Each year the self-governing orchestra chooses the conductor for the concert and the latest was Grammy Award-winning Andris Nelsons who, at aged 41, is music director of both the Boston Symphony Orchestra in the USA and Gewandhauskapellmeister of the Gewandhauserorchester Leipzig in Germany, having made his name with our own Birmingham Symphony Orchestra.

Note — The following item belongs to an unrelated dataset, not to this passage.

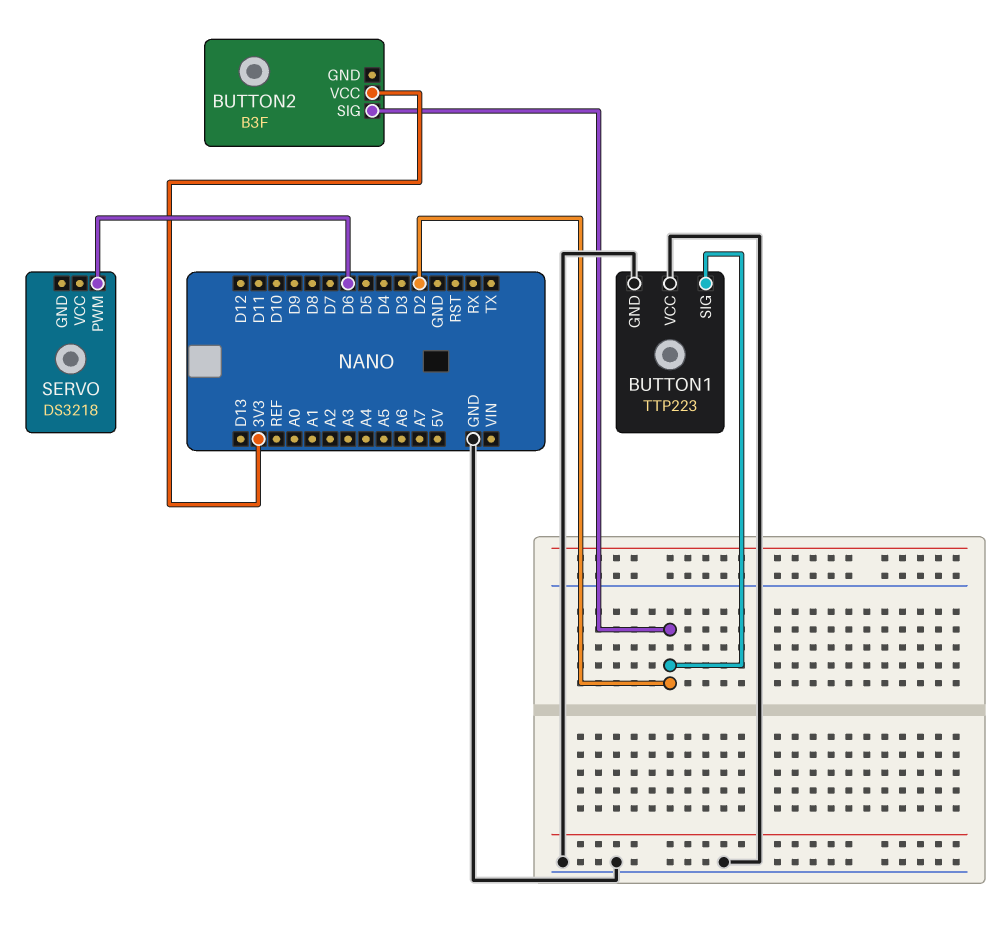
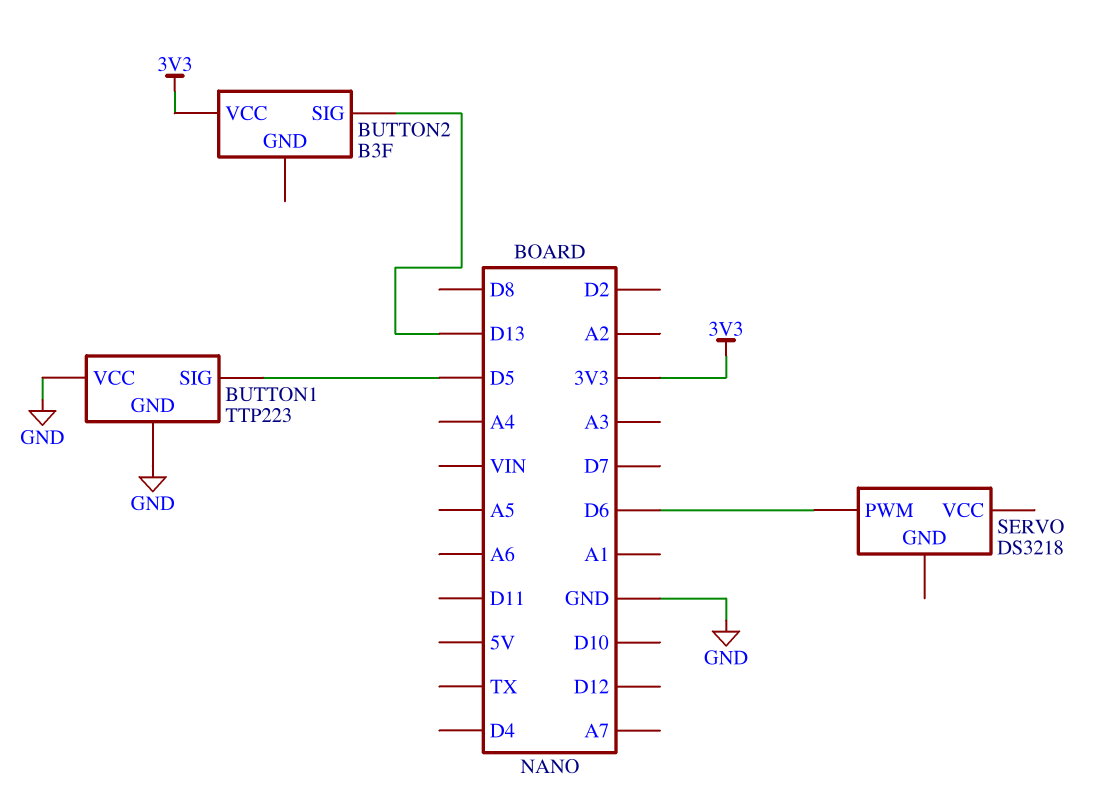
BUTTON1 pin SIG: D2 -> D5
BUTTON2 pin SIG: D2 -> D13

This year’s programme opens with Carl Ziehrer’s Die Landstreicher Overture and continues with six works by Johann Strauss (Jr.) including On the beautiful blue Danube and Tritsch-Tratsch Polka, four by brother Josef, two by brother Eduard, and traditionally closes with the Radetzky March by father Johann (Sr.); the conductor keeping the rhythmic audience clapping that always accompanies this piece commendably under control. Other pieces are Josef Hellmesberger’s Gavotte, Franz von Suppé’s Light Cavalry Overture, Hans Christian Lumbye’s (the Strauss of the North) Postillion Galop, and – Vienna-born 250 years ago – seven of Ludwig van Beethoven’s Contredances.
The concert has two firsts in that the Latvian maestro, who I loved watching and was obviously relishing the occasion, wears a made-for-the-event purple velvet smock-like garment instead of the same ‘uniform’ jacket as the orchestra males, and literally blows his own trumpet while conducting.
Thoroughly enjoyable as a tune fest, and in the case of the DVD a visual delight, this release is guaranteed instant sales, which cannot be said of many albums these days.